Caught in the soup

Caught in the soup

Unpalatable veggies

Caught in the soup

With prices of most vegetables skyrocketing, supermarkets and online retailers too have hiked their rates adding to the misery of the common man. The prices of some vegetables in supermarkets and online portals are at least 10 to 20 per cent more than the local vendors, who often quote low prices to empty their stocks of the perishables.

‘Metrolife’ spoke to a few Bengalureans to find out if they still shop at supermarkets and through online retailers in spite of the spiralling rates.
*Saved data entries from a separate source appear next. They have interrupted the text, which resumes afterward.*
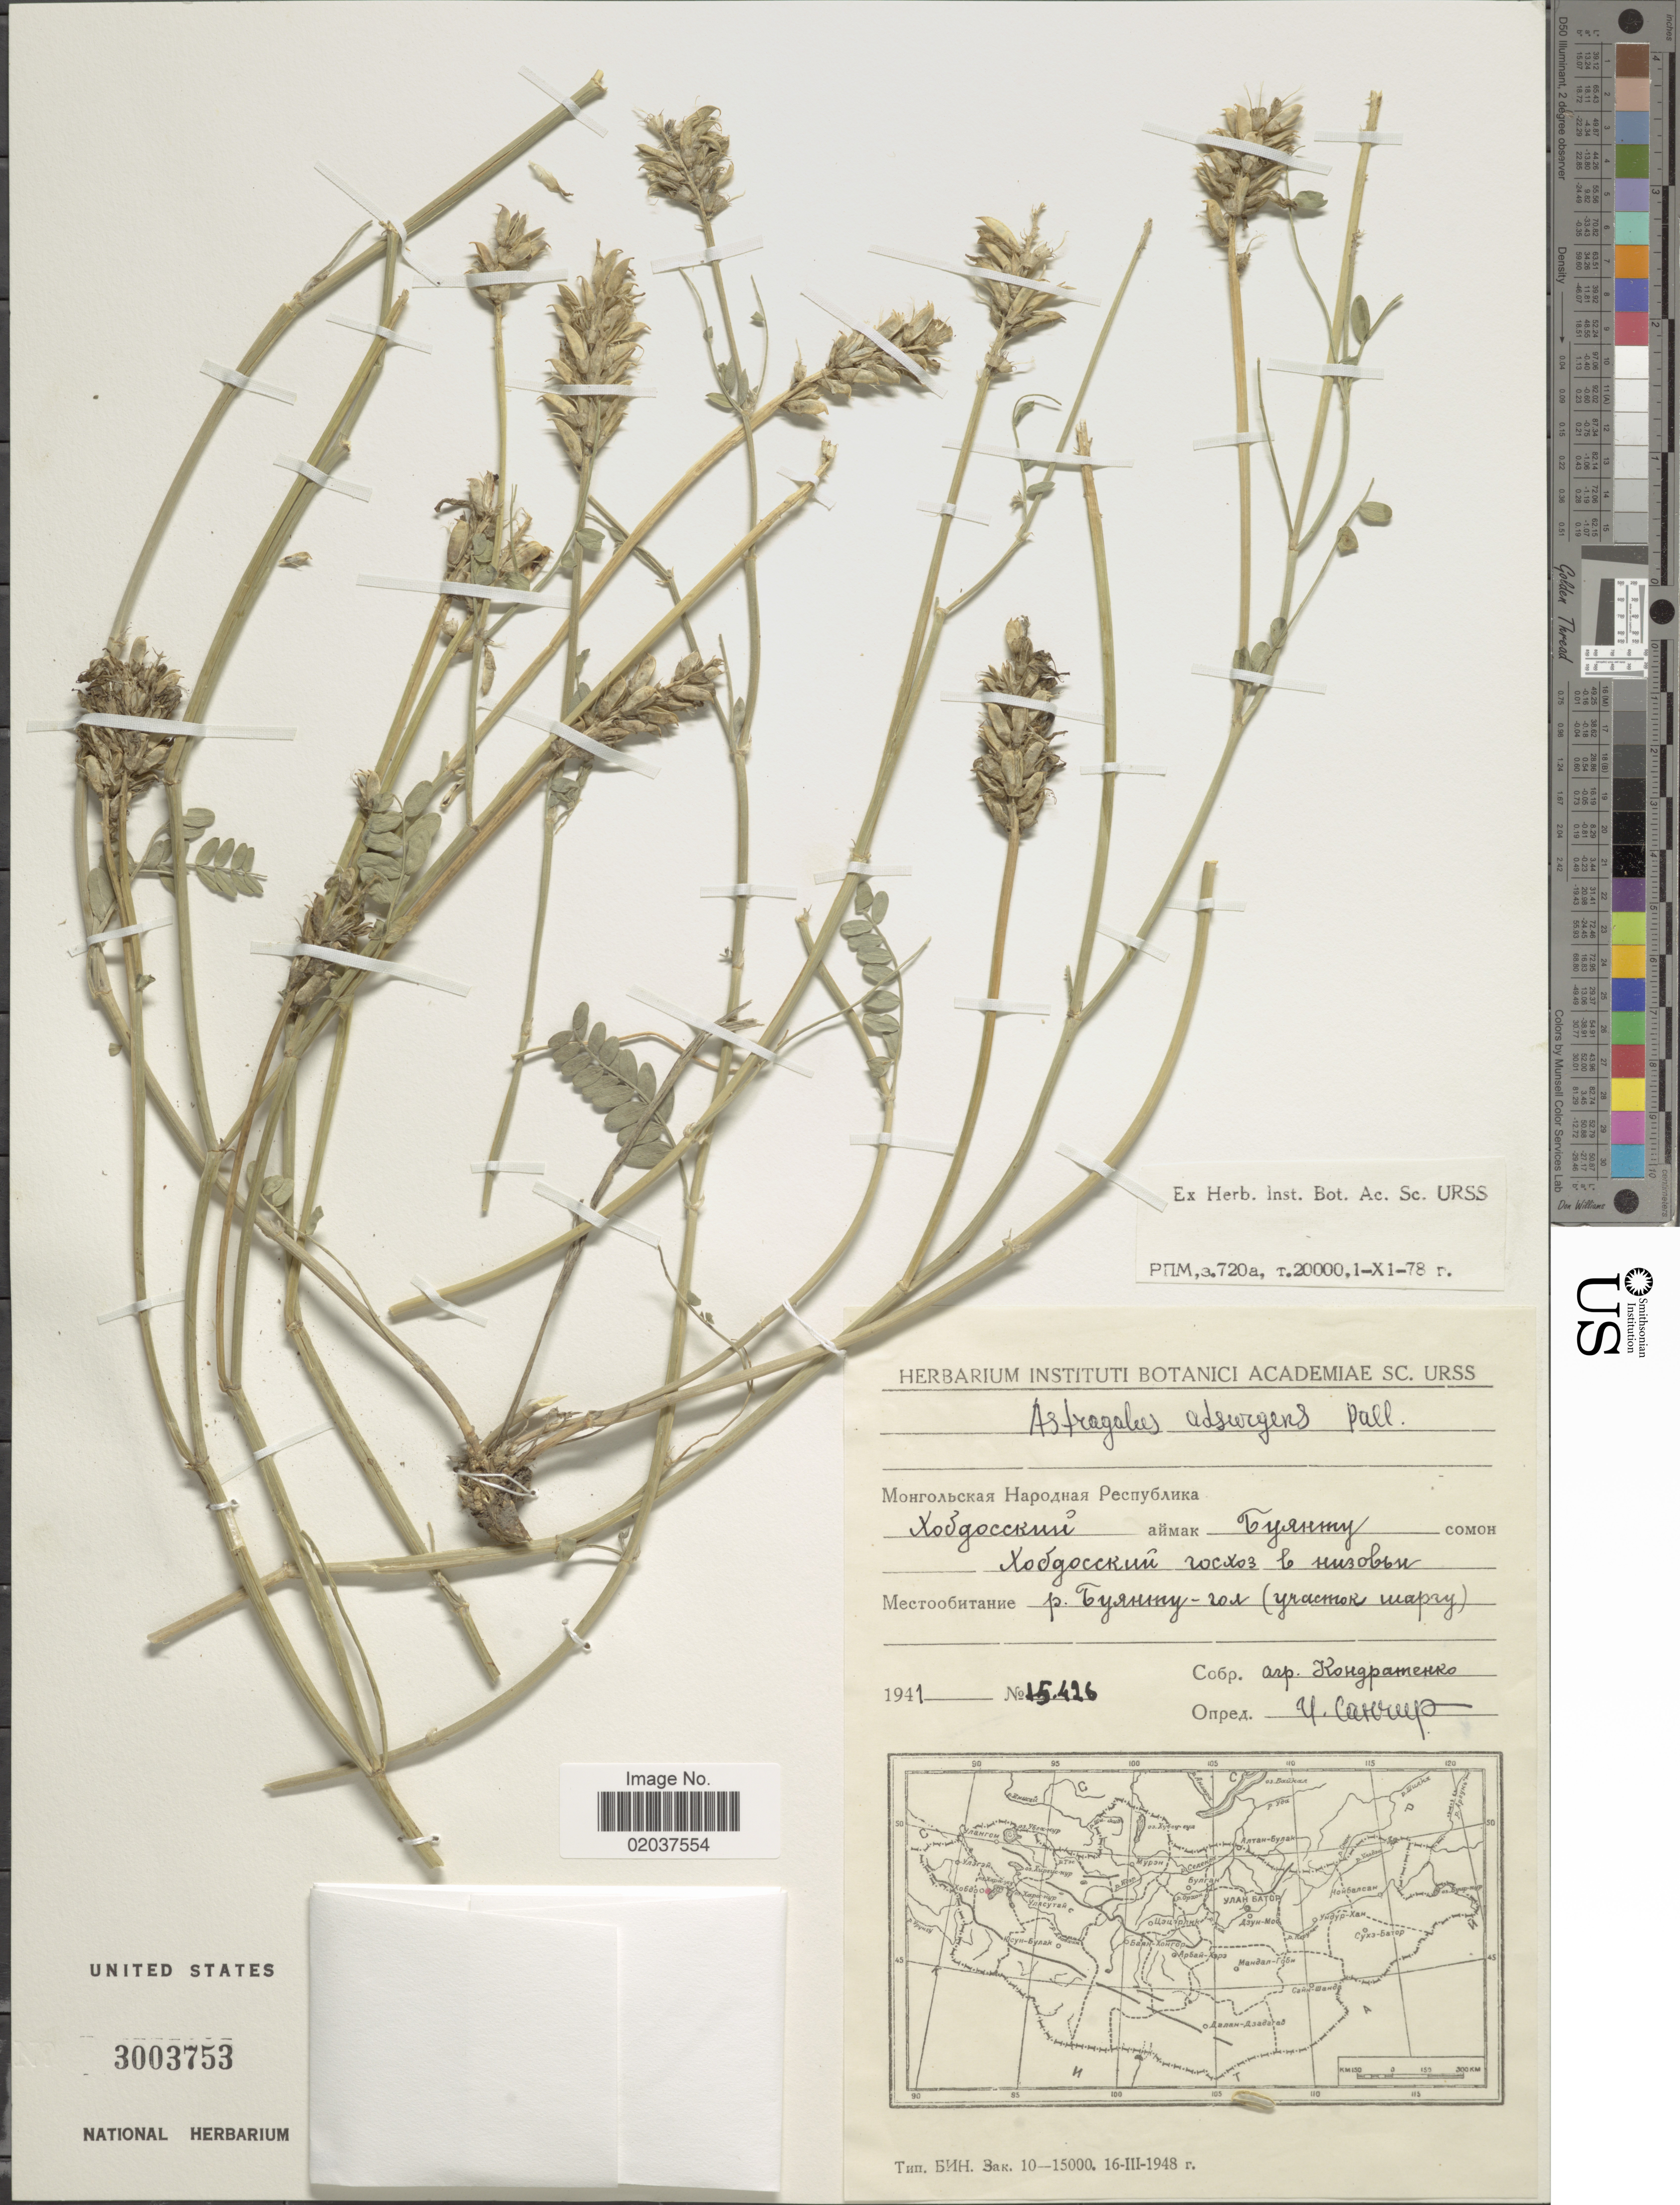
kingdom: Plantae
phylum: Tracheophyta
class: Magnoliopsida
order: Fabales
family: Fabaceae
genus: Astragalus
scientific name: Astragalus adsurgens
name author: Pall.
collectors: Kondratenko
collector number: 15426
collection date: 1941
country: Mongolia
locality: Buyant Gol River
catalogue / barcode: US 3003753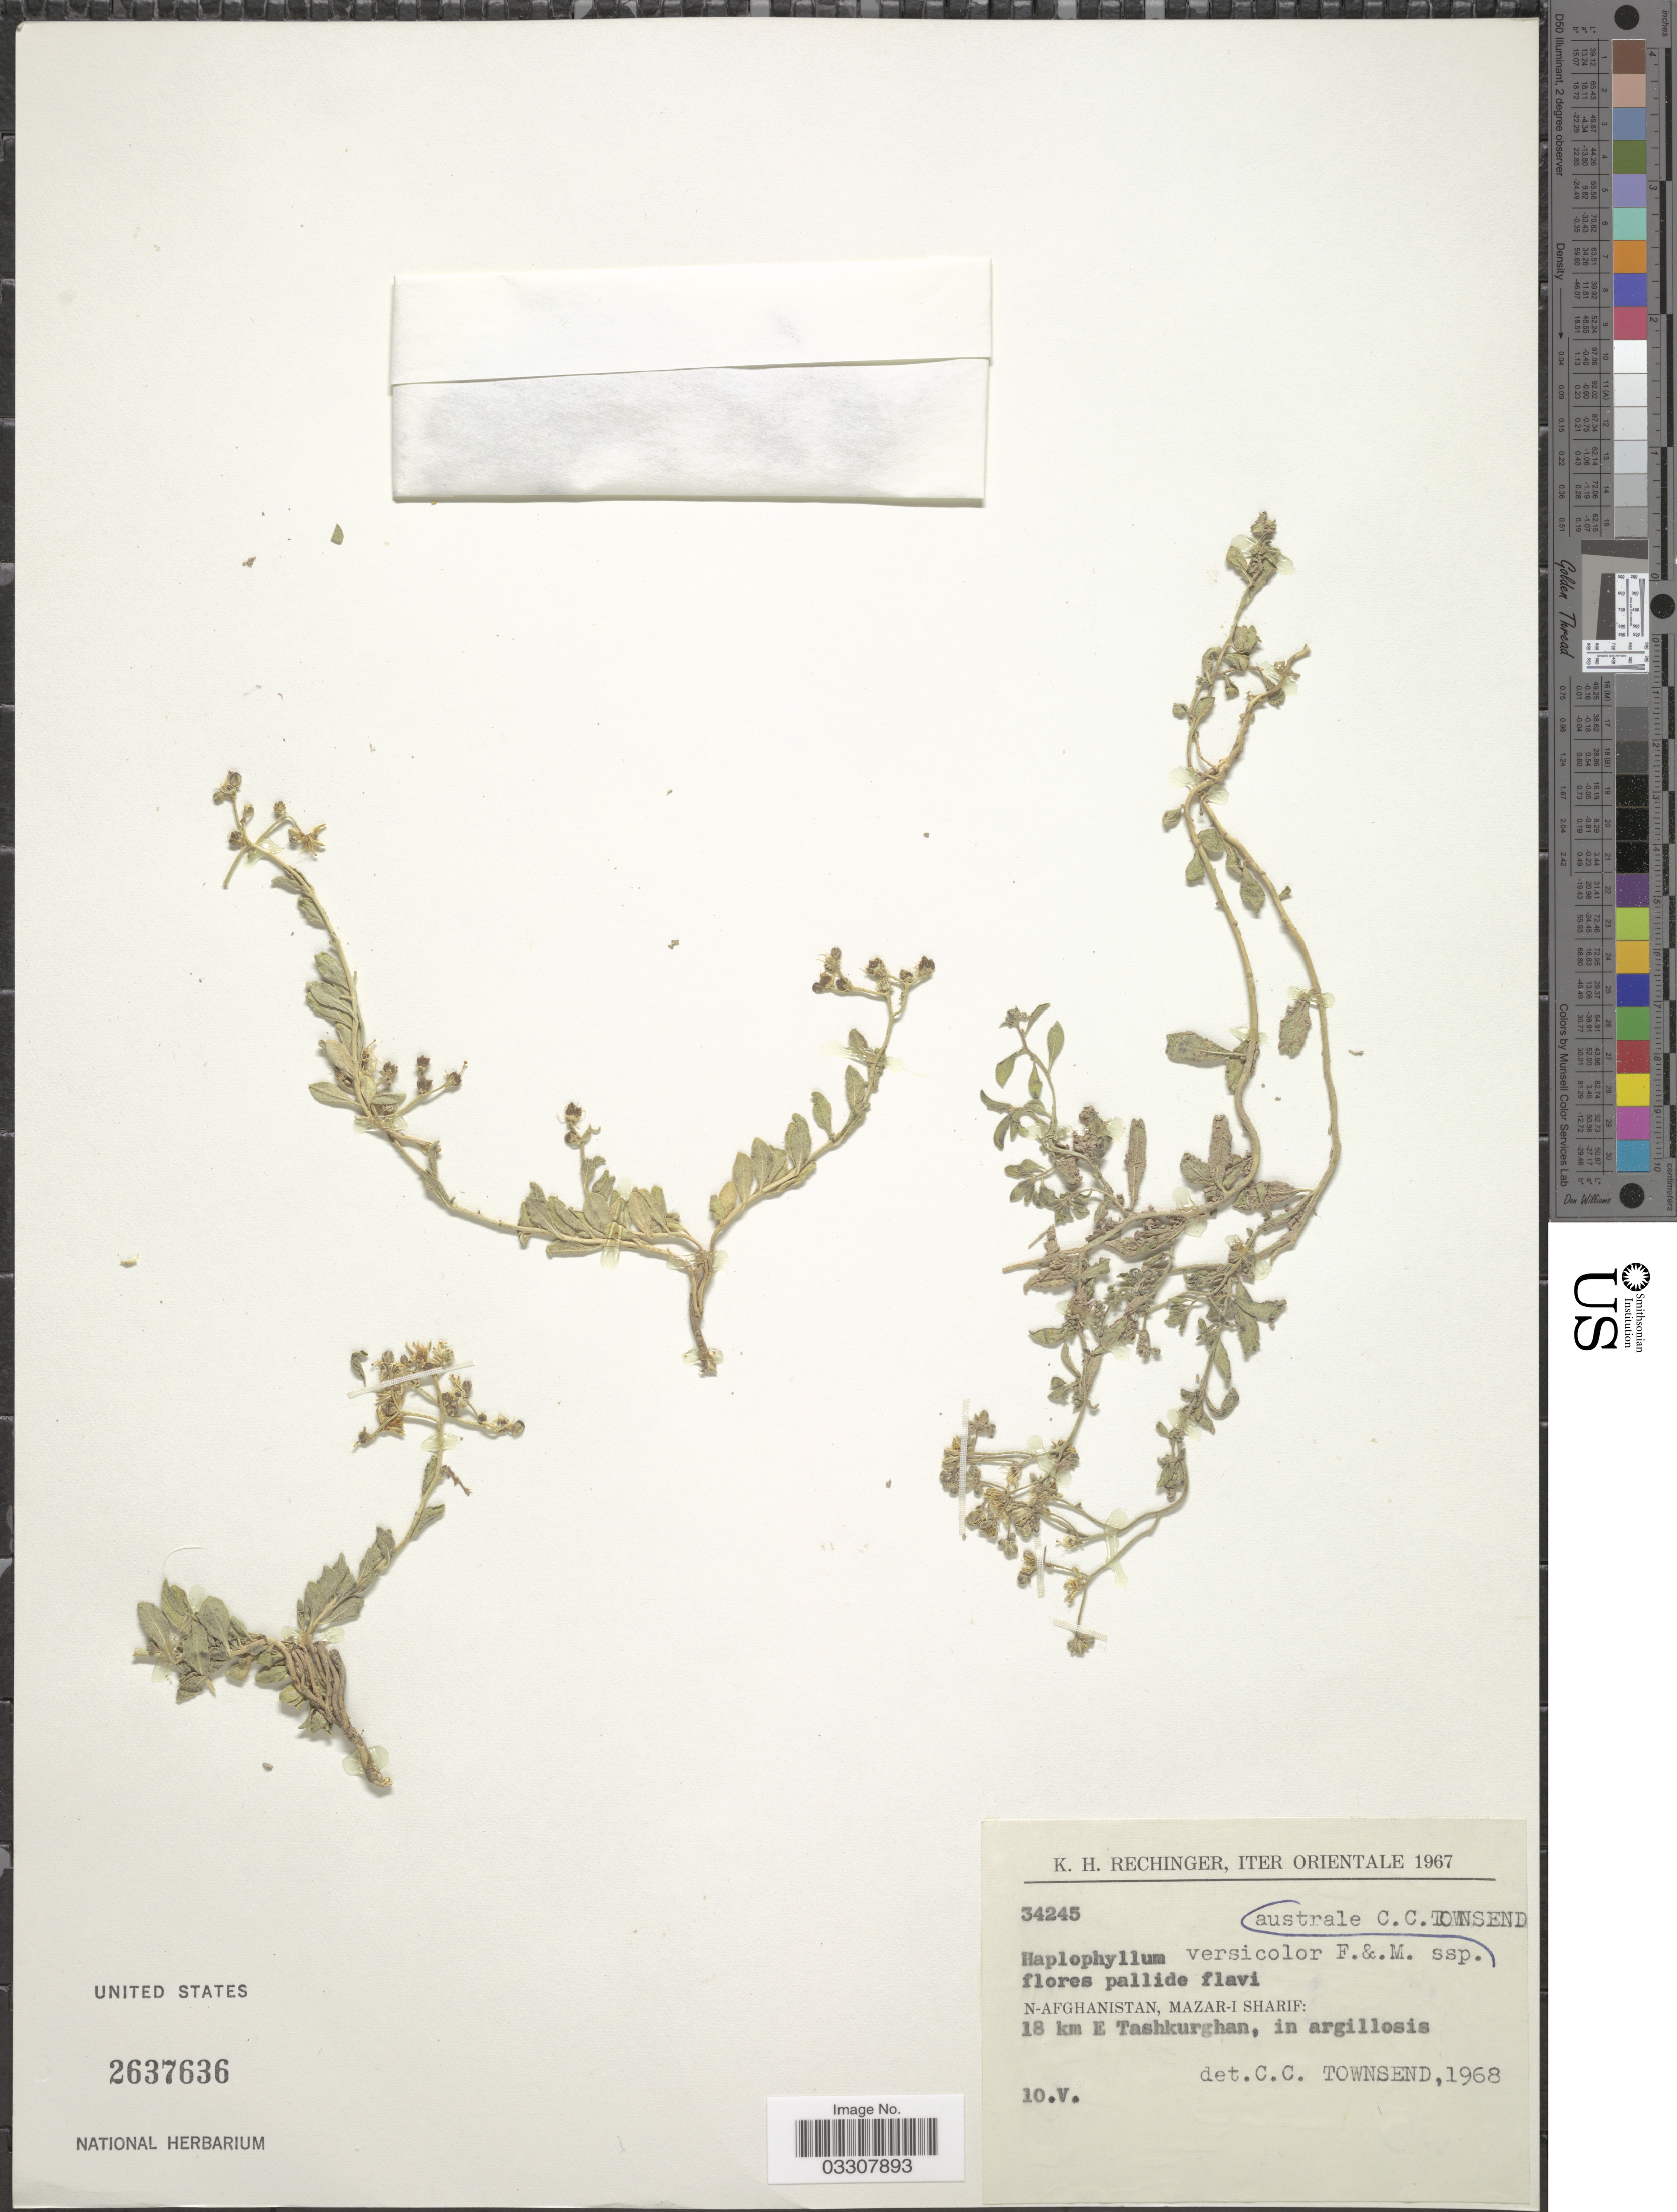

Aparna K, employed with an e-commerce portal, says, “The prices are exorbitant online but I still go for it because it is convenient. For instance, while an uncut pineapple costs Rs 50 online, the cut and cleaned one costs Rs 80. I find the prices at local markets more reasonable but my tight work schedule doesn’t offer me the luxury to go to a shop and purchase them,” she says.

However, she admits that she finds the vegetables and fruits in local markets cheaper and of a better quality.

Some are, however, keen on buying fresh stuff at low prices and swear by their neighbourhood vegetable vendors. Vrinda Neeshath, a product engineer, never shops for vegetables at supermarkets because she finds them exorbitantly priced. She prefers to pick them up from a local vendor. “I shop from a local vegetable vendor who is known to me. He brings fresh vegetables and also gives me a small discount. I’ve never seen a drastic variation in prices at local markets,” says Vrinda.

It is the freedom to bargain at local markets that prompts Roopa Rao, a homemaker, to shop only from local vendors. “Packed vegetables look good but the moisture trapped in it spoils the vegetables and you have to consume them almost immediately. I never buy vegetables from a supermarket because of the unreasonable pricing. Peeled garlic costs Rs 80 in some supermarkets which is quite unreasonable. Anything that is cleaned and neatly packaged costs more,” she says.

Arun Padki, an IT professional, resides in Kengeri and chooses to shop online most of the time because he has to travel at least four kilometers to reach the local vegetable vendor. “While supermarkets add their establishment cost, rental and packaging price to the prices of products, online portals have their own criteria for pricing of a product. The rates differ from one portal to another,” says Arun, who points out that it is not always possible to do a comparison of prices before shopping.

The owner of an uptown supermarket, who didn’t want to be named, admits that there is at least 20 percent difference in the prices of vegetables sold at a supermarket and by the local vendor. “We have a local vendor who has been supplying vegetables for the last 10 years. He gives it to us at a reasonable rate but decides on a certain price because he needs to make his profit and we need to make ours,” he says.

He clarifies that they don’t unnecessarily hike prices of vegetables till the prices go up in the market. “We also include packing charges because that requires the use of materials and manpower.”